A quel primo incontro ne seguirono molti altri, con noi e con gli avvocati dello sportello contro le querele temerarie, con i liquidatori della società editrice dell’Unità e con il tesoriere del Partito democratico, Francesco Bonifazi, a cui si era rivolto, nel tentativo di sollecitare, al di là dei termini di legge, un intervento del Pd, editore di minoranza e partito di riferimento dell’Unità. Non ha lasciato nulla di intentato. Compresa la richiesta rivolta alla stessa associazione che presiedeva di fare uno sforzo in più.
Il giorno in cui convocò alla Camera la conferenza stampa per denunciare la vicenda che riguardava noi ex giornalisti dell’Unità ma anche tanti colleghi di altre testate che avevano chiuso i battenti la sala era strapiena. In molti avevano risposto al suo invito. C’erano il vice segretario del Pd, Lorenzo Guerini, la presidente della commissione antimafia, Rosy Bindi, il relatore di maggioranza della legge sulla diffamazione, Walter Verini, Vincenzo Vita, con cui aveva condiviso tante battaglie. E c’era il tesoriere del Pd Bonifazi, che in quell’occasione, si sbilanciò a prospettare qualche impegno anche a nome del nuove editore.
Santo arrivò trafelato, pallido in volto. C’era lo sciopero degli insegnanti quel giorno. E per raggiungere Montecitorio aveva dovuto fare un lungo tratto a piedi, sotto al sole. Era sfinito, gli era rimasto appena un filo di voce. E con quel filo spiegò a tutti che, se gli editori chiudono i battenti scaricando sulle spalle dei giornalisti querele e citazioni per danni, è a rischio la stessa libertà di stampa.
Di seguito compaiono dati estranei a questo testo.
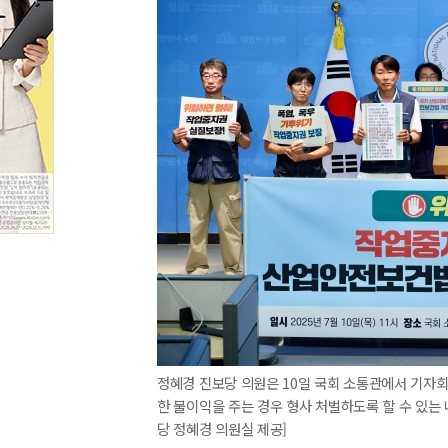
정혜경 진보당 의원은 10일 국회 소통관에서 기자회
한 불이익을 주는 경우 형사 처벌하도록 할 수 있는
당 정혜경 의원실 제공]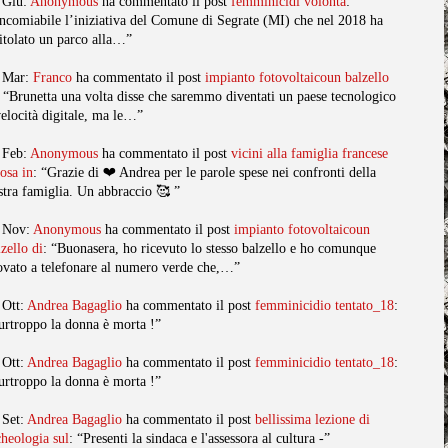
 Giu:
Anonymous
ha commentato il post
femminicidi volonta
:
ncomiabile l’iniziativa del Comune di Segrate (MI) che nel 2018 ha
titolato un parco alla…”
 Mar:
Franco
ha commentato il post
impianto fotovoltaicoun balzello
: “Brunetta una volta disse che saremmo diventati un paese tecnologico
velocità digitale, ma le…”
 Feb:
Anonymous
ha commentato il post
vicini alla famiglia francese
posa in
: “Grazie di ❤️ Andrea per le parole spese nei confronti della
stra famiglia. Un abbraccio 🥰 ”
 Nov:
Anonymous
ha commentato il post
impianto fotovoltaicoun
lzello di
: “Buonasera, ho ricevuto lo stesso balzello e ho comunque
ovato a telefonare al numero verde che,…”
 Ott:
Andrea Bagaglio
ha commentato il post
femminicidio tentato_18
:
urtroppo la donna è morta !”
 Ott:
Andrea Bagaglio
ha commentato il post
femminicidio tentato_18
:
urtroppo la donna è morta !”
 Set:
Andrea Bagaglio
ha commentato il post
bellissima lezione di
cheologia sul
: “Presenti la sindaca e l'assessora al cultura -”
Santo lo aveva capito subito che quella era la posta in gioco, che la vicenda Unità non era che la punta di un iceberg contro cui anche altri giornali, in un momento di crisi drammatica dell’editoria, rischiavano di schiantarsi. Lo aveva capito perché era un giornalista vero e nel fare sindacato aveva in mente le difficoltà concrete che un cronista deve affrontare. Lo aveva capito che davanti c’era una sfida che riguardava il futuro del giornalismo e ha cercato con tutte le forze di farlo comprendere anche a tutti i possibili interlocutori, battendosi per cambiare la legge sulla diffamazione e per migliorare la proposta di riforma in discussione in parlamento. E’ anche merito suo se alcuni correttivi sono stati introdotti nel disegno di legge approvato dalla Camera lo scorso mese. Il caso che una testata potesse fallire, prima, non era neppure stato preso in considerazione.
E’ stata forse una delle sue ultime battaglie. Combatterla al suo fianco è stato un privilegio. Portarla avanti, senza di lui, ora, sembra impossibile.